Ah, the grand old stores—they live on, not in square footage, but in the echoes of our hearts.

I feel the same nostalgic longing for Horn & Hardart—the first, and still best fast food establishment.

Even if you liked what the grand department stores offer(ed), and are insensitive to price, the reality is people stole their good ideas a long time ago.

I had little use for the dozen counters selling expensive cosmetics at the front of the store. But if you needed to be pampered and have an attractive woman soft sell you a set of makeup, the department store had you covered. Now, a lot of basic pharmacies do the same thing.

There are still a few malls in Toronto where you can sequentially ride seven or eight escalators in a row. But that admittedly small thrill is no longer easily available.

It’s been a while since I’ve been to the cosmetic counter in a department store but I don’t know any basic pharmacies that sell Lancome or Elizabeth Arden. Or that give makeovers or match the colors to your skin tone. Maybe Sephora and Ulta do some of that - but there’s a reason some brands are known as “drugstore brands”

The pampering, but maybe not every product. But Sephora covers the same territory, saving you a trip to the fancy place.

Amen. The first place I ever ate by myself was the Horn and Hardart’s on 42nd street in NY. I have the Horn & Hardart’s book, and have seen the documentary about them which appears available on Max and Prime.

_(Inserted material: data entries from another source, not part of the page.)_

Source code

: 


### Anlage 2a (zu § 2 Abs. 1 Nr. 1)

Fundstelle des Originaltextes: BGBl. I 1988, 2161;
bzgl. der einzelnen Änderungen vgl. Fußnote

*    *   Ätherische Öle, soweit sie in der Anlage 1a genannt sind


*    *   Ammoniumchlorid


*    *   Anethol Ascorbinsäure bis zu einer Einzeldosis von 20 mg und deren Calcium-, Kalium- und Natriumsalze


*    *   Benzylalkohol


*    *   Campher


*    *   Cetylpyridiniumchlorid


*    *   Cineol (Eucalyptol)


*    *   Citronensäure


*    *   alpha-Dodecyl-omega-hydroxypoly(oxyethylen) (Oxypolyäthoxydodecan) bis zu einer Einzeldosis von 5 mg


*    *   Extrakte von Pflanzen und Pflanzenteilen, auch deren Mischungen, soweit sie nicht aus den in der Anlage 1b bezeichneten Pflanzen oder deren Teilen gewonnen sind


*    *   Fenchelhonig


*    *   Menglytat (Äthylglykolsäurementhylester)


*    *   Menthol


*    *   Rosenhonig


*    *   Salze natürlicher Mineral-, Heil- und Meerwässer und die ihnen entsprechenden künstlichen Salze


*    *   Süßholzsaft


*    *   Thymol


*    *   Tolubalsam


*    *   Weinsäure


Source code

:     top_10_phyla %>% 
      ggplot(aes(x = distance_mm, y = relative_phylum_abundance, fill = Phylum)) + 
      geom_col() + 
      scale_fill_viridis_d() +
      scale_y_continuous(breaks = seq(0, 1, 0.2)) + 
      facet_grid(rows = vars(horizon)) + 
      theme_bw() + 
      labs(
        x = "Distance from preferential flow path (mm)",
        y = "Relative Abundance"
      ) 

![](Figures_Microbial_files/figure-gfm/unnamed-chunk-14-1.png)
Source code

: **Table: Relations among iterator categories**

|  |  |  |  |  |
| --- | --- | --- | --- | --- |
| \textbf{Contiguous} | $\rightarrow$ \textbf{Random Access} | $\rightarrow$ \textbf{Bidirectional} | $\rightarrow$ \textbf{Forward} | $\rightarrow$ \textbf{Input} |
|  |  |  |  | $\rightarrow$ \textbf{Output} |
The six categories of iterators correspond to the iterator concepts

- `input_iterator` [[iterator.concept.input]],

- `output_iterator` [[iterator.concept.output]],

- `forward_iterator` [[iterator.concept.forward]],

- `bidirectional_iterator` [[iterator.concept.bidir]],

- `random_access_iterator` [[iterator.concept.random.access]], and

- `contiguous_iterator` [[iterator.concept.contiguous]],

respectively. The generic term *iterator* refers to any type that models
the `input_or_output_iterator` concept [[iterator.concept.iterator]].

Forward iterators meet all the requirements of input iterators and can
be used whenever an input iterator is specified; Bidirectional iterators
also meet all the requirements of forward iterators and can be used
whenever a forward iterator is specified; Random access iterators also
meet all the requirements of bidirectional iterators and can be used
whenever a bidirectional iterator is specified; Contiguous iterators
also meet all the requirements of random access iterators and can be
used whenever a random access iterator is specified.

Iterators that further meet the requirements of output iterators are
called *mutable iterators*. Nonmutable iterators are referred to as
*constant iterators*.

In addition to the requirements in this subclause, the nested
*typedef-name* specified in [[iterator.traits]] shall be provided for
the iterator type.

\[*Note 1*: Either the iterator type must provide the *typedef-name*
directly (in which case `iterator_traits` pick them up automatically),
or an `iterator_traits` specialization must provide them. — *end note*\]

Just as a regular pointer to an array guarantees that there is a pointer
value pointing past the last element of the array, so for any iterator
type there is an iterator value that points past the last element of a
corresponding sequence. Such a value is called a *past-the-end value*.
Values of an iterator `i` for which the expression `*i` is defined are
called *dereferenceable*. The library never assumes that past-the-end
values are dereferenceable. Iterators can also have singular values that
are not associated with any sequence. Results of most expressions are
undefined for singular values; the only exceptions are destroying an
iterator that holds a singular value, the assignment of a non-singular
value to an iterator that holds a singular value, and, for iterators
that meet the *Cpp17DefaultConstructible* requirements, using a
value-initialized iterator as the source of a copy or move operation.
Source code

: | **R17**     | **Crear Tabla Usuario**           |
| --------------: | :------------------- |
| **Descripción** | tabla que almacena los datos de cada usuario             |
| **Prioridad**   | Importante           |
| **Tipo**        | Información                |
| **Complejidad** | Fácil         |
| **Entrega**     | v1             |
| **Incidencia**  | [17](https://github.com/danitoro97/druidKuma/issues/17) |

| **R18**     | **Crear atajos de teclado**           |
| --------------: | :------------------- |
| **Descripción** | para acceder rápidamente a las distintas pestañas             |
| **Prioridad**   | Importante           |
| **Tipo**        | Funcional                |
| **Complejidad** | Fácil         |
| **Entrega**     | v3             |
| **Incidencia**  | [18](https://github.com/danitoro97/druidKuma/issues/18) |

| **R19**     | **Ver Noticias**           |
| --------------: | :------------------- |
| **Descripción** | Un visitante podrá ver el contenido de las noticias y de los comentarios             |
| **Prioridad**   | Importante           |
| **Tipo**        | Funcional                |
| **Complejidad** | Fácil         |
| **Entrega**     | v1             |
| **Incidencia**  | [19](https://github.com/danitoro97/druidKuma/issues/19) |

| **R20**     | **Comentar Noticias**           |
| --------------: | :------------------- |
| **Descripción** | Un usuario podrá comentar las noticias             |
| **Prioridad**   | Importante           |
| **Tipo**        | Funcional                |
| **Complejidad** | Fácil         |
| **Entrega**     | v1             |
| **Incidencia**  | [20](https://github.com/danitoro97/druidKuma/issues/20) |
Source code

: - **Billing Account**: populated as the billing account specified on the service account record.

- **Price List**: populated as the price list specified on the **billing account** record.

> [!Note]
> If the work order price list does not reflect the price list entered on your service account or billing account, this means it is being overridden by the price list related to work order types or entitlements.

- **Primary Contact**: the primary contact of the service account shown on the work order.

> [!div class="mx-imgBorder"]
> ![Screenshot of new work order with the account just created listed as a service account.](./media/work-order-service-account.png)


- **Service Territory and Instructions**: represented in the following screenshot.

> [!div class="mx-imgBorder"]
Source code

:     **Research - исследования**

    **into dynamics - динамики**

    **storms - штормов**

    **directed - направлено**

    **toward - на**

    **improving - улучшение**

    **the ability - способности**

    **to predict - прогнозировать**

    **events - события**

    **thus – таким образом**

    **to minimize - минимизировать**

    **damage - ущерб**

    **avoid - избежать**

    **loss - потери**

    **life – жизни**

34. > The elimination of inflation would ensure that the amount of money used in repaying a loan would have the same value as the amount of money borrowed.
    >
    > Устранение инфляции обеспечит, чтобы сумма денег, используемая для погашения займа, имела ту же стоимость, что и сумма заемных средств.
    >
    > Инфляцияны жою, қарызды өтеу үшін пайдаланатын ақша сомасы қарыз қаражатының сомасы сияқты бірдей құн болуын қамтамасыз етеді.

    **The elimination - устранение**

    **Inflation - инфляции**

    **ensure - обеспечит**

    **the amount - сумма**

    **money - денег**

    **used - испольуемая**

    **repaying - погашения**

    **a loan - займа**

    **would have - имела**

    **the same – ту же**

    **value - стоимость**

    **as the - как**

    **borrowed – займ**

Did such places ever exist outside of the largest cities like New York, Chicago, and San Francisco? I’m pretty sure there were never any in south Texas, not even back in the 50s. I doubt that even San Antonio, Dallas, and Houston had such stores, at least not within the last 50 years or so. Maybe back in the 50s? If I had to guess I’d say the closest one to where I grew up would have been in Chicago, or maybe Mexico City, and probably had already closed down by the time I was born in 1977.